反改憲、反安保法制、反原発
安倍首相のそそっかしい改憲論には、ゆったり構えて対処すればいいのではないか。国民は誰も、急いで改憲しないと生きていけないとか思っていないので、野党が悠長に構える方が安倍首相の上っ滑りを際立たせる。
とにかく安倍首相は焦っていて、それは森友・加計学園疑惑で追い詰められて、何とか別の方向に捌け口を見つけようとする動機不純に根ざしている。日本会議向けのビデオ・メッセージと読売新聞とのインタビューで唐突に「9条加憲論」を打ち上げて、国会で問われると「読売新聞を読め」というような態度は常軌を逸していて、自民党内でも保岡興治、船田元、中谷元ら“憲法族”から反発があり、公明党にも戸惑いが濃厚である。
安倍側近の間では、2018年中の総選挙か2019年夏の参院選のどちらかと改憲国民投票を同日実施するという案が当たり前のように語られているけれども、これは実は2007年の国民投票法成立に至る議論の中で、全く性格の違う2つの支持獲得運動を同時に行うことは「不可能」と結論が出ていることで、それでも安倍側近がそれを言うのは、10年前の議論への無知と、もう1つは、同日で実施すれば、仮に改憲投票で負けても総選挙で負けなければ安倍首相が退陣しなくて済むという“計算”なのだそうで、余りに姑息な政局思惑である。
これに対しては、自民党の二階俊博幹事長も16日、「こういう大きな問題は、1つ1つ丁寧にやればいいと思う」と、同日論をはっきりと否定した。
民進党の枝野幸男=党憲法調査会会長は、16日の会合で、憲法第9条は専守防衛に徹すること、7条を利用した首相の衆院解散権を制約すること、国と地方のあり方を明確にすることなどを中心に、全国で支持者との対話集会を開く方針を決めたが、それでいいのではないか。
秘密保護法、安保法制、共謀罪という一連の戦時体制化方策に関しては、いずれ政権を奪回して全部をめくり返すことになるのだろうが、それは対話を通じての近隣外交とその先の北東アジア、そして東アジアを包括した「地域共同体」の形成の構想と裏腹にならなければ実現しないだろう。
反安保法制に関しては、政権を奪って集団的自衛権容認の閣議決定廃止、従ってそれを根拠にした安保法制も無効化する。反原発に関しては連合≒電力労連という呪縛と決別して、原発再稼働には一切反対、時間はかかっても順次、再生可能エネルギーへの転換を着々と進めるという方向で、その工程表を示せばいいのではないか。

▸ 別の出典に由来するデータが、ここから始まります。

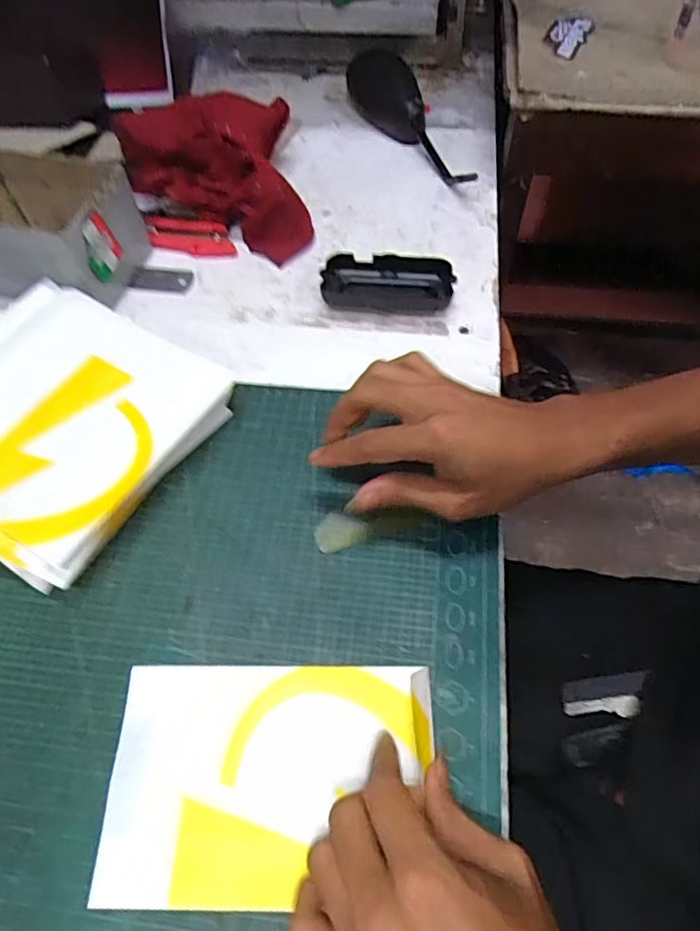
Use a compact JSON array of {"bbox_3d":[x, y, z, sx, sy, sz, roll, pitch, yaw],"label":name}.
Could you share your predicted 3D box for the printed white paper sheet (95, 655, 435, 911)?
[{"bbox_3d":[-0.044,0.170,0.311,0.174,0.007,0.117,0,60,3],"label":"printed white paper sheet"}]

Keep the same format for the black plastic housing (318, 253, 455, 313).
[{"bbox_3d":[0.032,-0.157,0.494,0.109,0.027,0.048,5,58,4],"label":"black plastic housing"}]

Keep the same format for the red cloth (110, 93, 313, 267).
[{"bbox_3d":[-0.138,-0.291,0.558,0.176,0.070,0.195,-10,58,-5],"label":"red cloth"}]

連合は地方では電力や電機の力が強くて、野党共闘の妨げになっている場合が少なくないが、民進党としては無視すればいいのではないか。電力労連など、組合内で調査すれば、若い層を中心に自民党支持が大多数で一般的な世論調査結果と何ら変わりはなく、民進党が大事にしなければならない支持基盤でも何でもない。「脱原発を言うなら支持できない」とか言われても、「あ、そうですか、どうぞ」と言っていればいいのである。それで何票も減ることはない。
以上のような政策的な打ち出し方を一言でいえば「リベラルの旗」ということである。民進党がいつまでも「中道」とか「センター」とかいう足して二で割る無価値路線を掲げていると、永久に政権は獲れない。
次の衆院選は野党共闘を深化させるには、民進党のリベラル路線と共産党の左翼路線とがどこまでどういう風に折り合いを付けられるかということが主軸であるけれども、民進側に明確な路線が立っていなければそもそもその議論が成り立たない。